Prescription of Claims
Counsel for the appellants submits that the question of prescription is also one that raises issues requiring evidence.
The cause of action of each member of the first respondent would vary according to individual circumstances pertaining to questions of demand of performance and the placing of the first appellant in mora. There was, so he contends, no evidence on these issues in the proceedings a quo.
He further submits that the first respondent's members could have become aware of the alleged breaches upon exercising reasonable care within the contemplation of section 16(3) of the Prescription Act [Chapter 8:11].
This was also a factual issue requiring further evidence.
I note that, in motivating the prescription argument, counsel for the appellants appears to have side-stepped the stated grounds of appeal premised on the position that the claims in casu were prescribed, in terms of section 15(d) of the Prescription Act, three years after the first respondent's members had executed their own obligations to pay the purchase price in full.
In any event, counsel for the first respondent submits that there is no merit in the prescription argument.
All the pleadings, including the opposing affidavit of the second appellant, are clear that the contracts of sale do not stipulate any time frames for the completion of works by the first appellant. She further notes that the second appellant appears to equivocate as to the running of prescription.
It is trite that for prescription to commence running regard must be had to the date when the cause of action first arose. This ordinarily occurs when the claimant becomes aware of all the relevant facts grounding his or her claim.

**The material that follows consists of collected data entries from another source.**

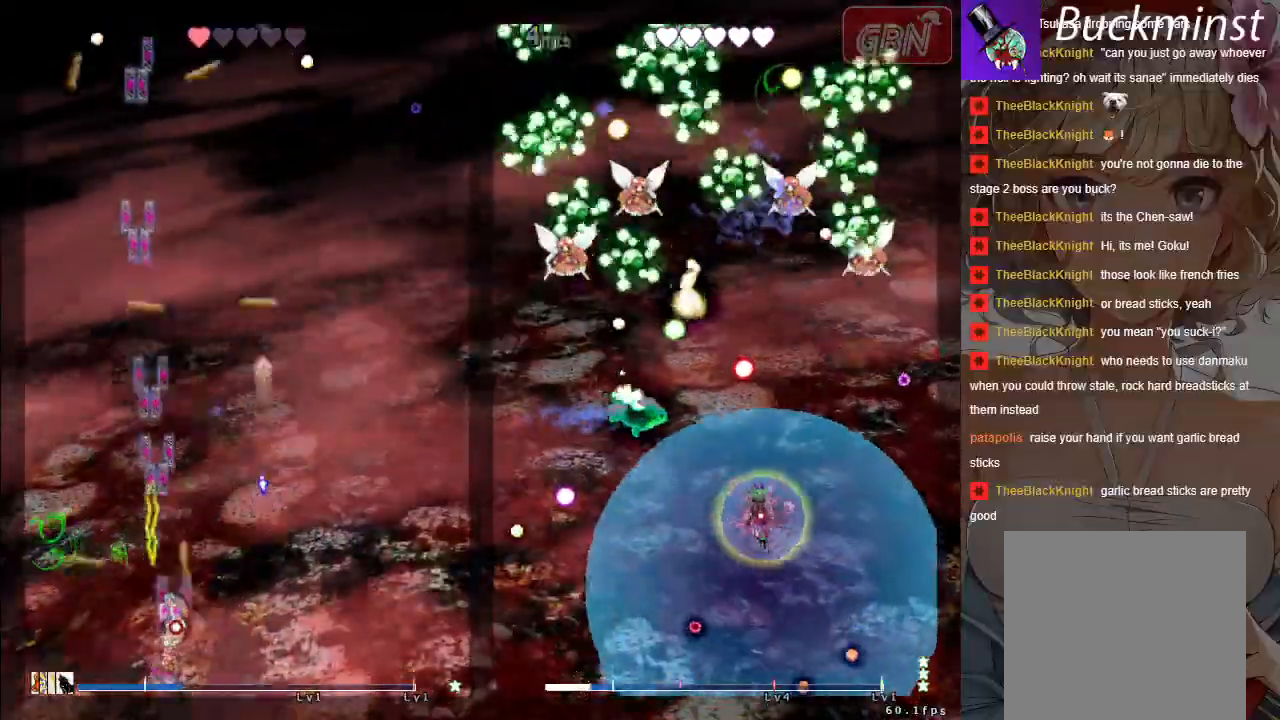
{"buttons": ["A", "X"], "left_stick": "center", "events": [[350, "left_stick", "center"]]}
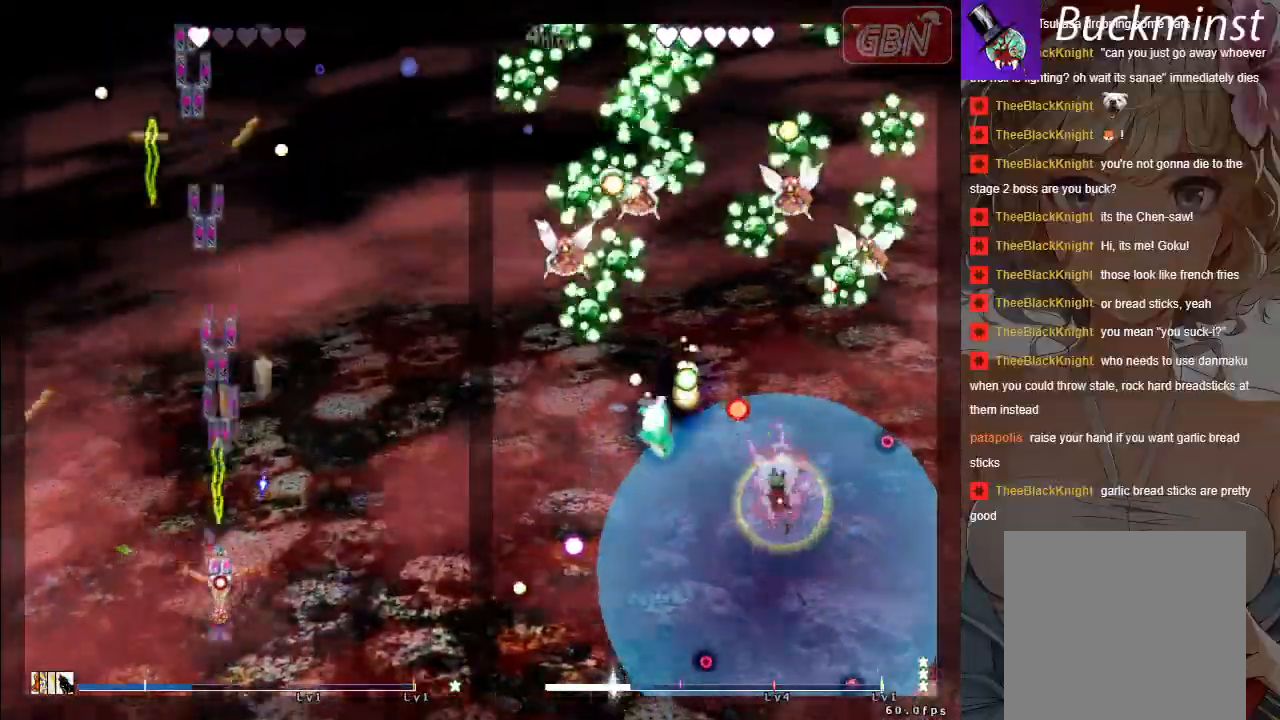
{"buttons": ["A", "X"], "left_stick": "center", "events": []}
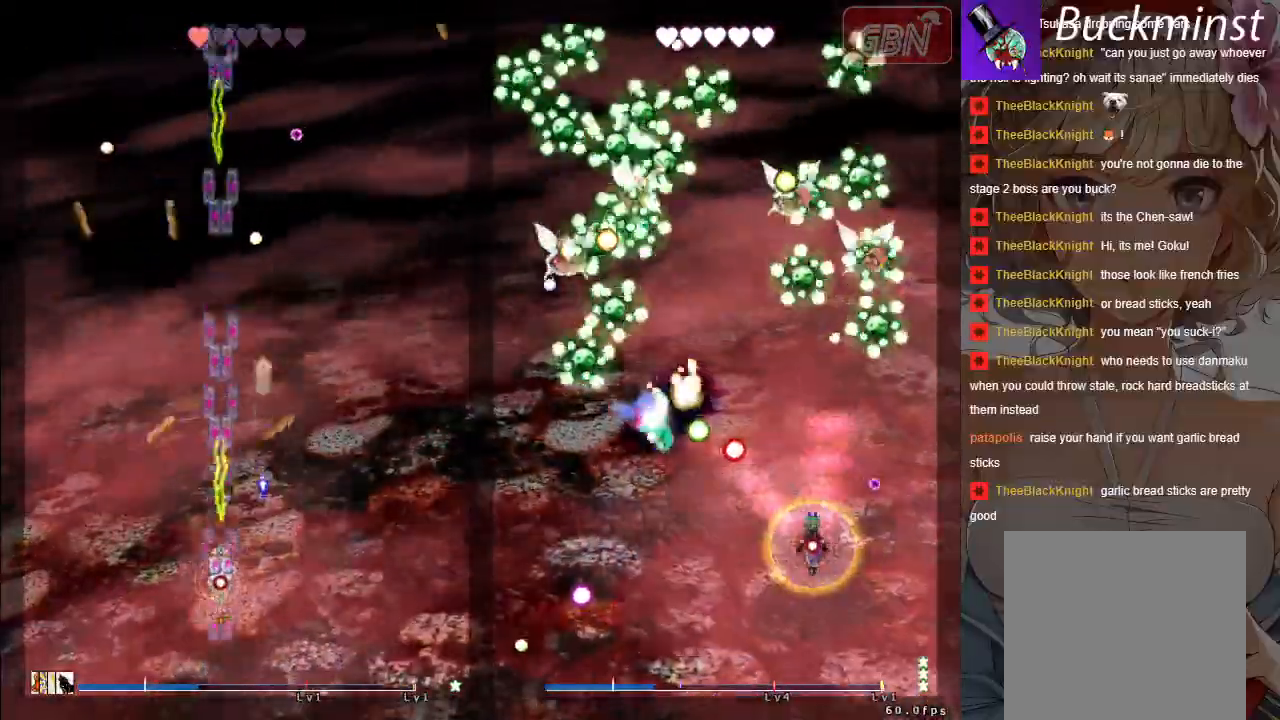
{"buttons": ["A", "X"], "left_stick": "center", "events": [[33, "left_stick", "left"], [200, "left_stick", "center"]]}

Additionally, the claimant must make a demand for performance placing the other party in mora: see Brooker v Mudonda SC05-18.
In casu, the first respondent wrote a letter, dated 12 March 2015, addressed to the appellants, bemoaning the lack of activity on their part and enquiring when they would attend to the servicing of the Stands in Phases 2 and 3.
The contents of this letter obviously served to place the appellants in mora.
The response from the appellants' lawyers, dated 20 April 2015, purported to raise various evidently disingenuous queries as to the current status of development at Knowe Suburb.
On 15 May 2015, the first respondent's lawyers replied to those queries, and, additionally, sought a commitment date from the appellants, failing which the first respondent would deem such conduct as an unwillingness to comply on the part of the appellants and proceed to enforce its rights in terms of the law.
In my view, it was at this stage that the first respondent's cause of action arose against the appellants.
The court a quo relied on this correspondence to find, quite correctly, that the first respondent's claim, having been instituted on 15 December 2017, had not prescribed.
In the premises, I am satisfied that the third and fourth grounds of appeal also lack merit and must therefore be dismissed.